Qui pourrait songer en regardant cette élégante coupe blanche décorée de divers tons de brun qu'on se trouve ici en face d'une des créations les plus mystérieuses des arts décoratifs français ? C'est pourtant le cas. Non seulement son origine reste incertaine et c'est quasiment par défaut qu'on lui accole le patronyme de " Saint-Porchaire ", mais, par bien des aspects, la production de ce type de céramique est sans équivalent au XVIe siècle.
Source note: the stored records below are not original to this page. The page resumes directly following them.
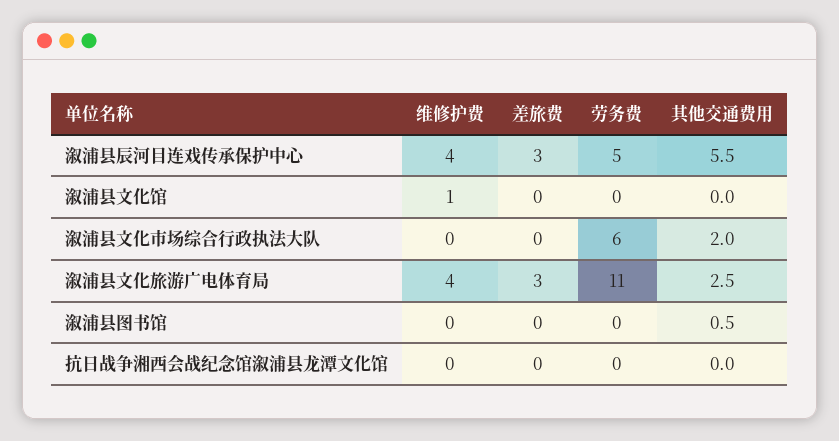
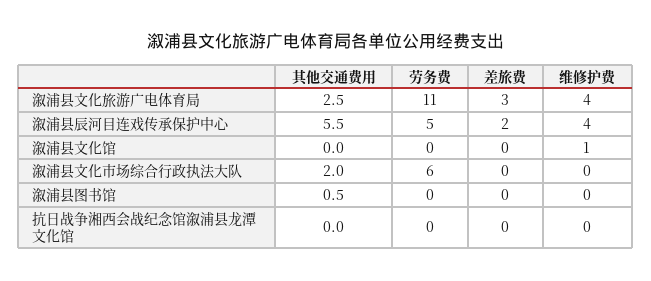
差旅费, 溆浦县辰河目连戏传承保护中心: 3 -> 2

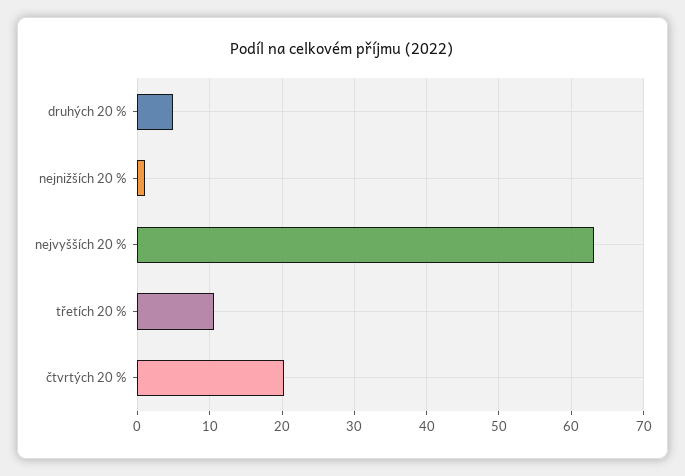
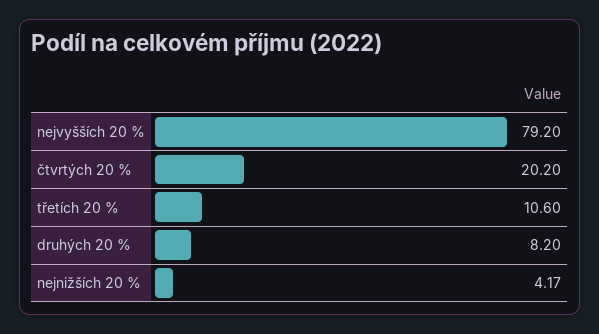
druhých 20 %: 5 -> 8.2
nejnižších 20 %: 1 -> 4.17
nejvyšších 20 %: 63 -> 79.2

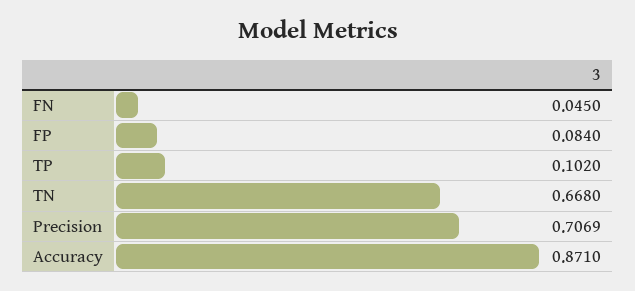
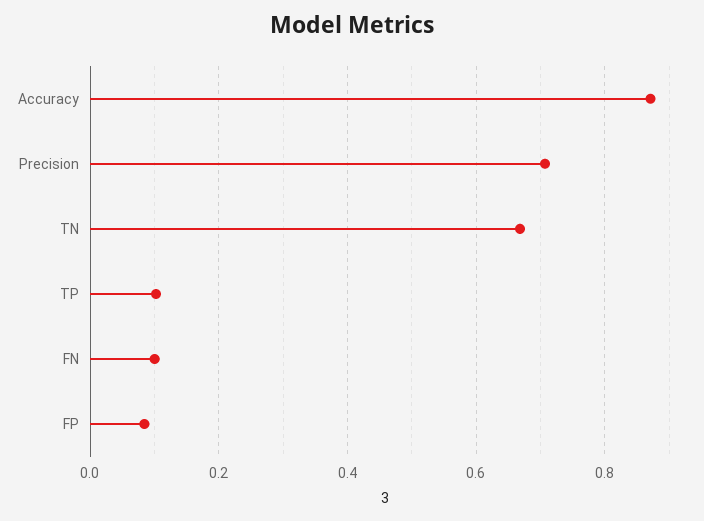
FN: 0.045 -> 0.1

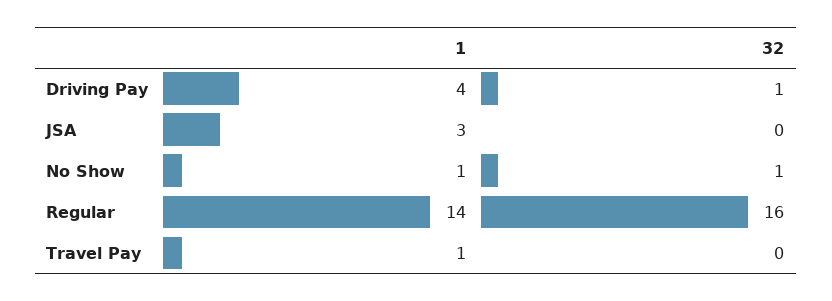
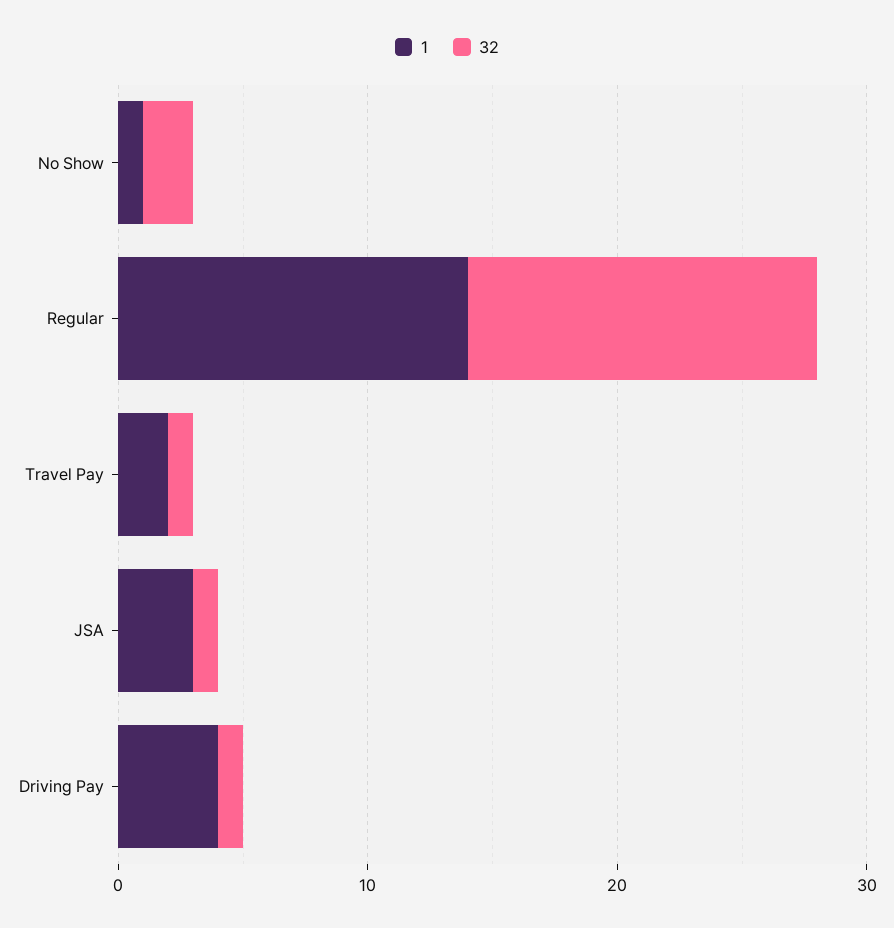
32, JSA: 0 -> 1
32, No Show: 1 -> 2
32, Regular: 16 -> 14
1, Travel Pay: 1 -> 2
32, Travel Pay: 0 -> 1

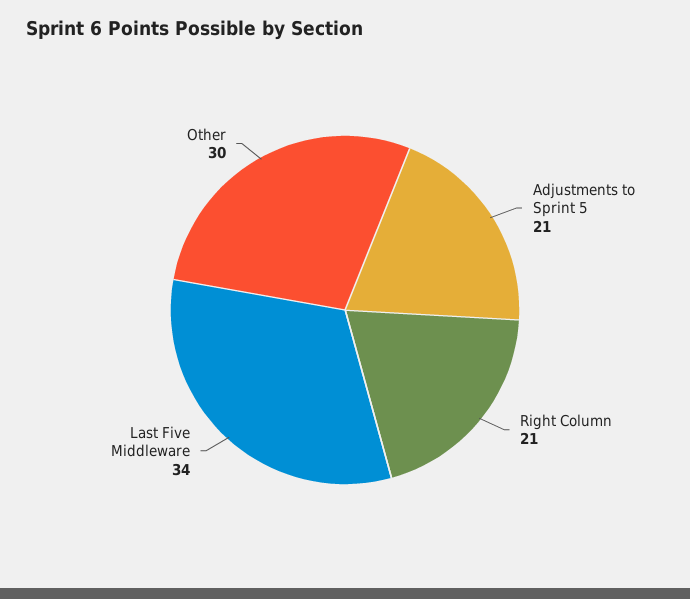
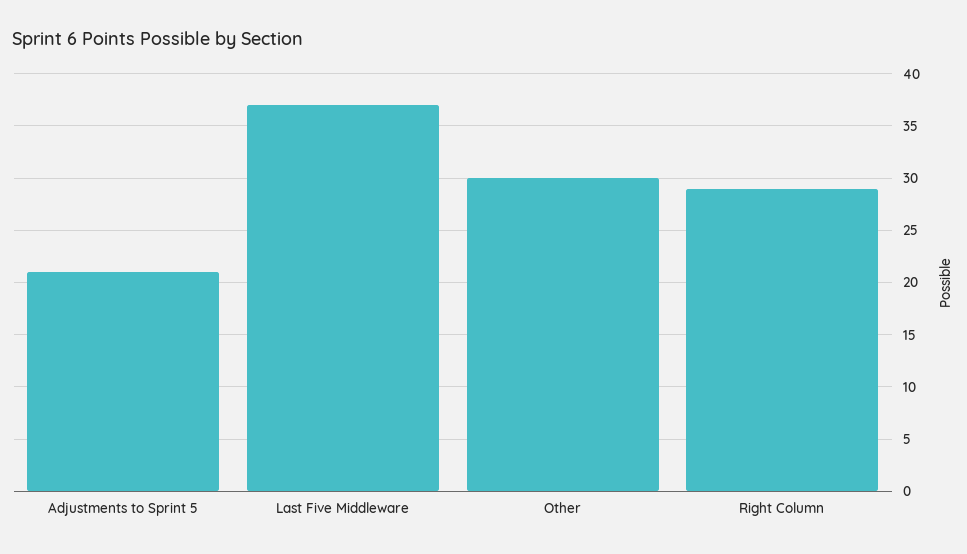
Right Column: 21 -> 29
Last Five Middleware: 34 -> 37

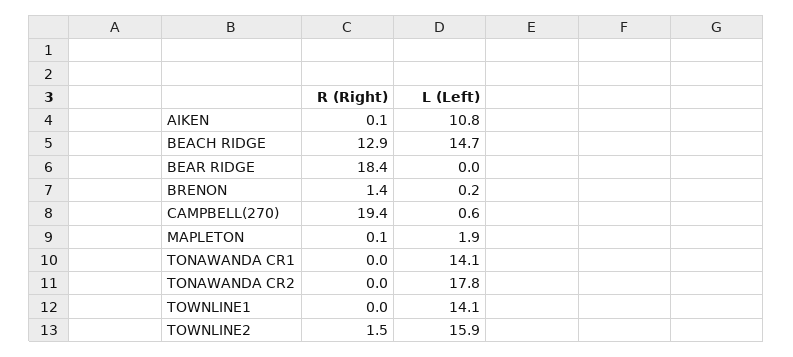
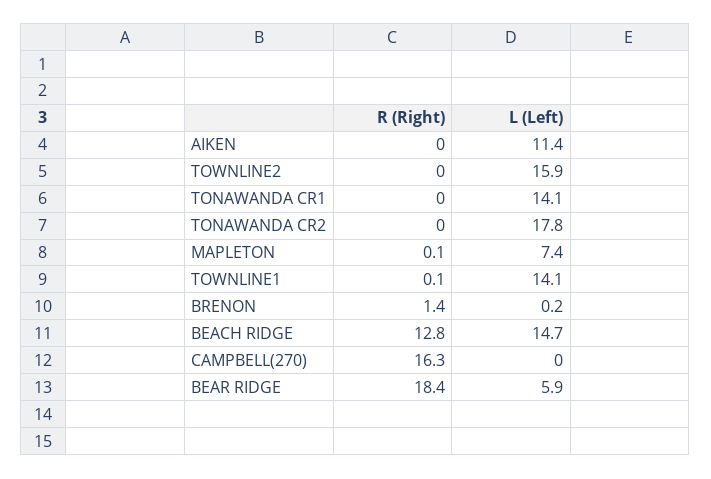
R (Right), AIKEN: 0.1 -> 0
L (Left), AIKEN: 10.8 -> 11.4
R (Right), BEACH RIDGE: 12.9 -> 12.8
L (Left), BEAR RIDGE: 0 -> 5.9
R (Right), CAMPBELL(270): 19.4 -> 16.3
L (Left), CAMPBELL(270): 0.6 -> 0
L (Left), MAPLETON: 1.9 -> 7.4
R (Right), TOWNLINE1: 0 -> 0.1
R (Right), TOWNLINE2: 1.5 -> 0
Les décors héraldiques qui sont les siens l'associent souvent à François 1er, à la famille des Montmorency, et, plus fréquemment encore à Henri II dont de nombreuses pièces portent le monogramme, ce qui permet de résumer la datation à la très courte période comprise entre 1540 et 1560. Il s'agit d'une vaisselle de luxe, réservée aux grands seigneurs (elle ne porte jamais de décor royal complet et les écus identifiés sont ceux de Louis de Bourbon, Anne de Montmorency, Claude Gouffier, du prince de Condé, grands personnages du royaume, mais aussi de familles comme les Malestroit, les La Trémoille, les Clermont-Dampierre, les Espinay) et considérée comme aussi précieuse que l'orfèvrerie dont elle reproduit les motifs. Elle n'est pas destinée à être utilisée mais revendique clairement une fonction exclusive d'apparat.Gageons que ce rôle précieux découle directement du caractère exceptionnel, unique, de cette terre vernissée : elle est modelée à partir d'une argile absolument pure et absolument blanche, qu'on identifiera deux siècles plus tard à du kaolin, autrement dit une matière comparable à la terre qu'utilisent les Chinois pour fabriquer la fameuse porcelaine qui commence déjà à emplir les rêves des collectionneurs occidentaux. Cette blancheur intrinsèque, qui n'a pas besoin d'être couverte d'émail pour exister, stupéfie les esthètes. Les formes des objets sont une transposition de l'orfèvrerie tandis que le décor, très abondant et formé de rinceaux, entrelacs, arabesques, fleurons, est emprunté aussi à la reliure, de même que la méthode d'application de motifs par estampage (incrustation de terres colorées) ce qui représente un degré d'élaboration remarquable. D'autres éléments, tirés du bestiaire imaginaire ou de la mythologie, sont appliqués en relief. La poterie de Saint-Porchaire illustre à merveille le goût des objets luxueux et raffinés qui anime l'esprit de la Renaissance.